I discussed earlier the difference between a) the calculated per read average basecall quality and b) the quality score given by albacore in the sequencing_summary file. Today I had a closer look at this difference and for one dataset I calculated the average quality from the fastq file and compared that to the accompanying sequencing_summary.
The code I used is as usual at the bottom of the post. As before I use the aveQual function from nanomath and a bivariate plotting function from nanoplotter. I first loop over the fastq file, create a dictionary with as keys the read identifiers and values the calculated average quality scores. Next, I use the Python csv module to parse the sequencing_summary, skip the header and in a loop extract the average qualities and add those to the dictionary.

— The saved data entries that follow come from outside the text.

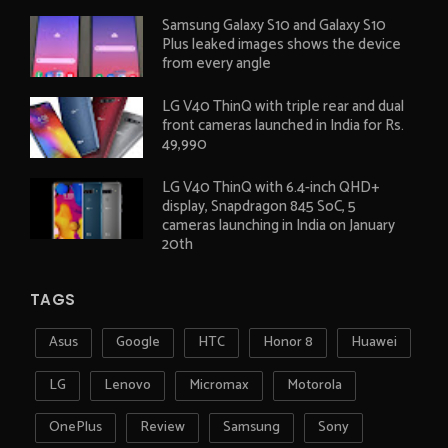
Samsung Galaxy S10 and Galaxy S10
Plus leaked images shows the device
from every angle
LG V40 ThinQ with triple rear and dual
front cameras launched in India for Rs.
49,990
LG V40 ThinQ with 6.4-inch QHD+
display, Snapdragon 845 SoC, 5
cameras launching in India on January
20th
TAGS
Asus
Google
HTC
Honor 8
Huawei
LG
Lenovo
Micromax
Motorola
OnePlus
Review
Samsung
Sony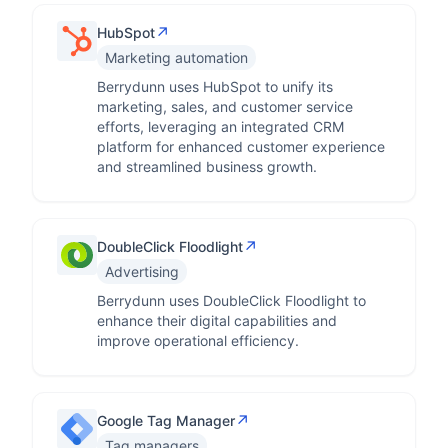
↗
HubSpot
Marketing automation
Berrydunn uses HubSpot to unify its
marketing, sales, and customer service
efforts, leveraging an integrated CRM
platform for enhanced customer experience
and streamlined business growth.
↗
DoubleClick Floodlight
Advertising
Berrydunn uses DoubleClick Floodlight to
enhance their digital capabilities and
improve operational efficiency.
↗
Google Tag Manager
Tag managers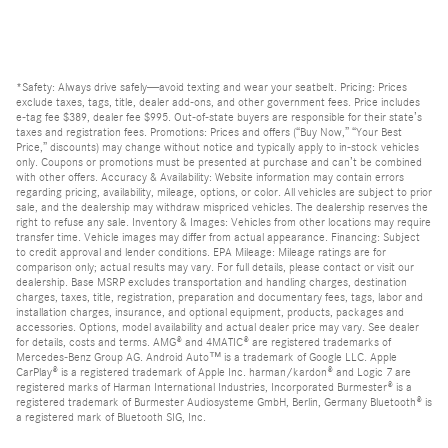
*Safety: Always drive safely—avoid texting and wear your seatbelt. Pricing: Prices
exclude taxes, tags, title, dealer add-ons, and other government fees. Price includes
e-tag fee $389, dealer fee $995. Out-of-state buyers are responsible for their state’s
taxes and registration fees. Promotions: Prices and offers (“Buy Now,” “Your Best
Price,” discounts) may change without notice and typically apply to in-stock vehicles
only. Coupons or promotions must be presented at purchase and can’t be combined
with other offers. Accuracy & Availability: Website information may contain errors
regarding pricing, availability, mileage, options, or color. All vehicles are subject to prior
sale, and the dealership may withdraw mispriced vehicles. The dealership reserves the
right to refuse any sale. Inventory & Images: Vehicles from other locations may require
transfer time. Vehicle images may differ from actual appearance. Financing: Subject
to credit approval and lender conditions. EPA Mileage: Mileage ratings are for
comparison only; actual results may vary. For full details, please contact or visit our
dealership. Base MSRP excludes transportation and handling charges, destination
charges, taxes, title, registration, preparation and documentary fees, tags, labor and
installation charges, insurance, and optional equipment, products, packages and
accessories. Options, model availability and actual dealer price may vary. See dealer
for details, costs and terms. AMG® and 4MATIC® are registered trademarks of
Mercedes-Benz Group AG. Android Auto™ is a trademark of Google LLC. Apple
CarPlay® is a registered trademark of Apple Inc. harman/kardon® and Logic 7 are
registered marks of Harman International Industries, Incorporated Burmester® is a
registered trademark of Burmester Audiosysteme GmbH, Berlin, Germany Bluetooth® is
a registered mark of Bluetooth SIG, Inc.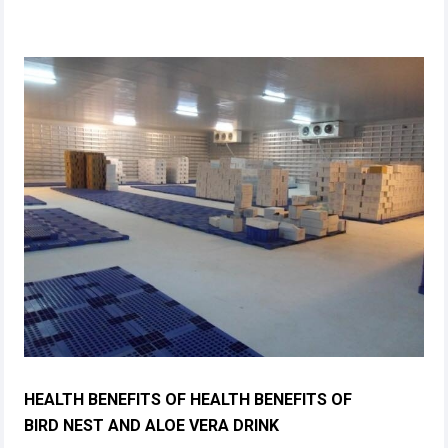
HEALTH BENEFITS OF HEALTH BENEFITS OF
BIRD NEST AND ALOE VERA DRINK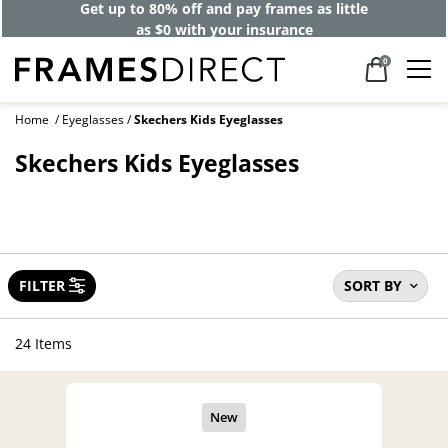
Get up to 80% off and pay frames as little
as $0 with your insurance
0
Home
Eyeglasses
Skechers Kids Eyeglasses
Skechers Kids Eyeglasses
FILTER
SORT BY
24 Items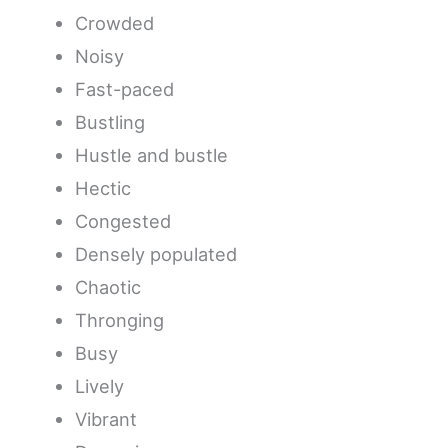
Crowded
Noisy
Fast-paced
Bustling
Hustle and bustle
Hectic
Congested
Densely populated
Chaotic
Thronging
Busy
Lively
Vibrant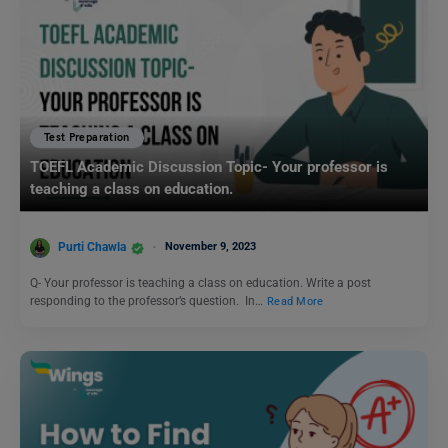
Test Preparation
TOEFL Academic Discussion Topic- Your professor is
teaching a class on education.
Purti Chawla
November 9, 2023
Q- Your professor is teaching a class on education. Write a post
responding to the professor’s question. In…
Read More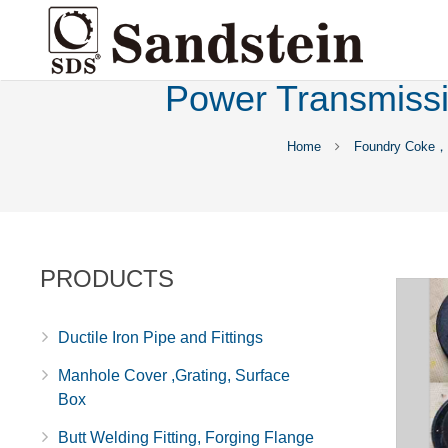
Power Transmissio
Home
Foundry Coke，P
PRODUCTS
Ductile Iron Pipe and Fittings
Manhole Cover ,Grating, Surface
Box
Butt Welding Fitting, Forging Flange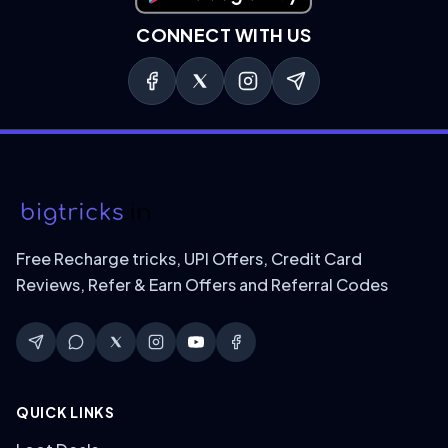
CONNECT WITH US
Free Recharge tricks, UPI Offers, Credit Card
Reviews, Refer & Earn Offers and Referral Codes
QUICK LINKS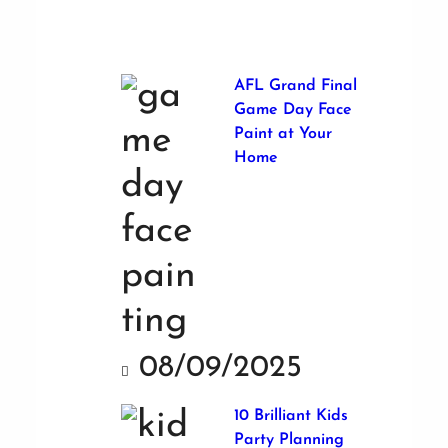
AFL Grand Final
Game Day Face
Paint at Your
Home
08/09/2025
10 Brilliant Kids
Party Planning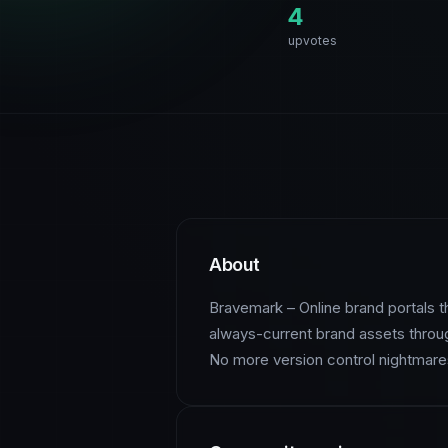
4
upvotes
About
Bravemark – Online brand portals th
always-current brand assets throug
No more version control nightmares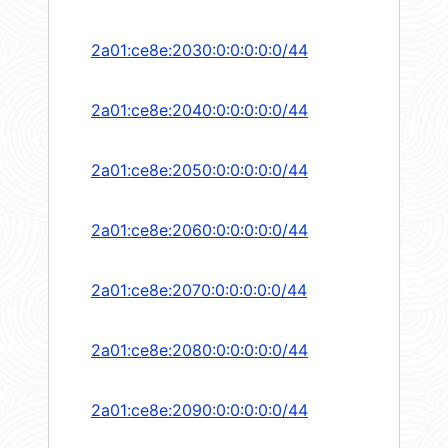
2a01:ce8e:2030:0:0:0:0:0/44
2a01:ce8e:2040:0:0:0:0:0/44
2a01:ce8e:2050:0:0:0:0:0/44
2a01:ce8e:2060:0:0:0:0:0/44
2a01:ce8e:2070:0:0:0:0:0/44
2a01:ce8e:2080:0:0:0:0:0/44
2a01:ce8e:2090:0:0:0:0:0/44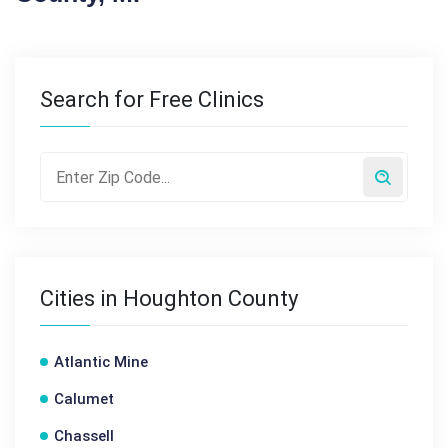
Search for Free Clinics
Cities in Houghton County
Atlantic Mine
Calumet
Chassell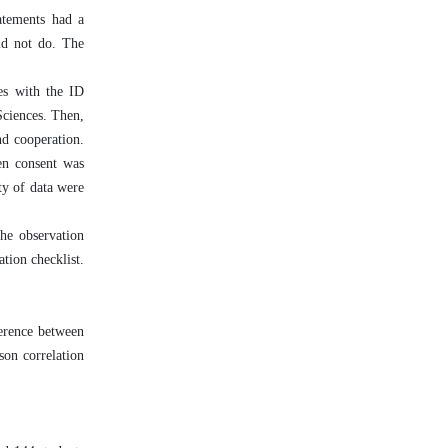
atements had a
did not do. The
ces with the ID
ciences. Then,
nd cooperation.
ten consent was
ty of data were
he observation
tion checklist.
ference between
son correlation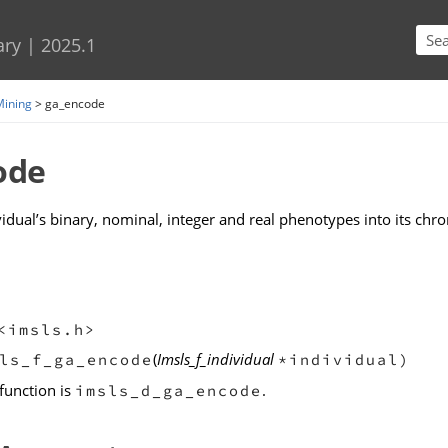
Skip To Main Content
ary
|
2025.1
Mining
>
ga_encode
ode
idual’s binary, nominal, integer and real phenotypes into its ch
<imsls.h>
(
Imsls_f_individual
ls_f_ga_encode
*individual)
function is
.
imsls_d_ga_encode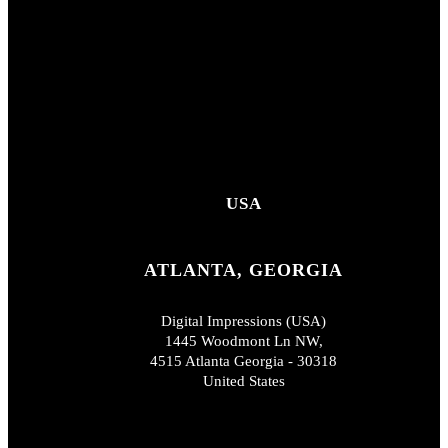
USA
ATLANTA, GEORGIA
Digital Impressions (USA)
1445 Woodmont Ln NW,
4515 Atlanta Georgia - 30318
United States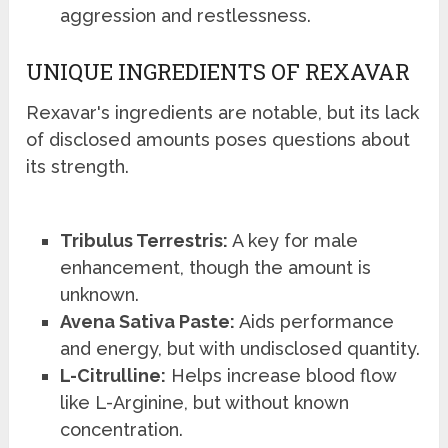
aggression and restlessness.
UNIQUE INGREDIENTS OF REXAVAR
Rexavar's ingredients are notable, but its lack
of disclosed amounts poses questions about
its strength.
Tribulus Terrestris:
A key for male
enhancement, though the amount is
unknown.
Avena Sativa Paste:
Aids performance
and energy, but with undisclosed quantity.
L-Citrulline:
Helps increase blood flow
like L-Arginine, but without known
concentration.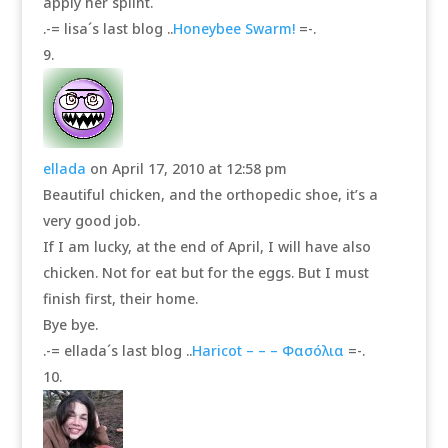
apply her splint.
.-= lisa´s last blog ..
Honeybee Swarm!
=-.
ellada
on April 17, 2010 at 12:58 pm
Beautiful chicken, and the orthopedic shoe, it’s a
very good job.
If I am lucky, at the end of April, I will have also
chicken. Not for eat but for the eggs. But I must
finish first, their home.
Bye bye.
.-= ellada´s last blog ..
Haricot – – – Φασόλια
=-.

As can be seen from the plot there is a subgroup of reads for which the ‘calculated average’ is equal to the ‘albacore average’, following the bisection of the plot. The majority of the reads however have a lower ‘albacore average’. For the peak of the curves the calculated average is about 13-13.5, while the albacore average is below 12. So while both metrics are strongly correlated (Pearson R=0.95), there is a clear difference.
The read quality is intended as an estimator of the read identity, and at least in previous evaluations it appeared that the quality score is too ambitious and the read identity is lower than estimated by the quality. So at least, the albacore average is more “in the right direction” than the calculated average.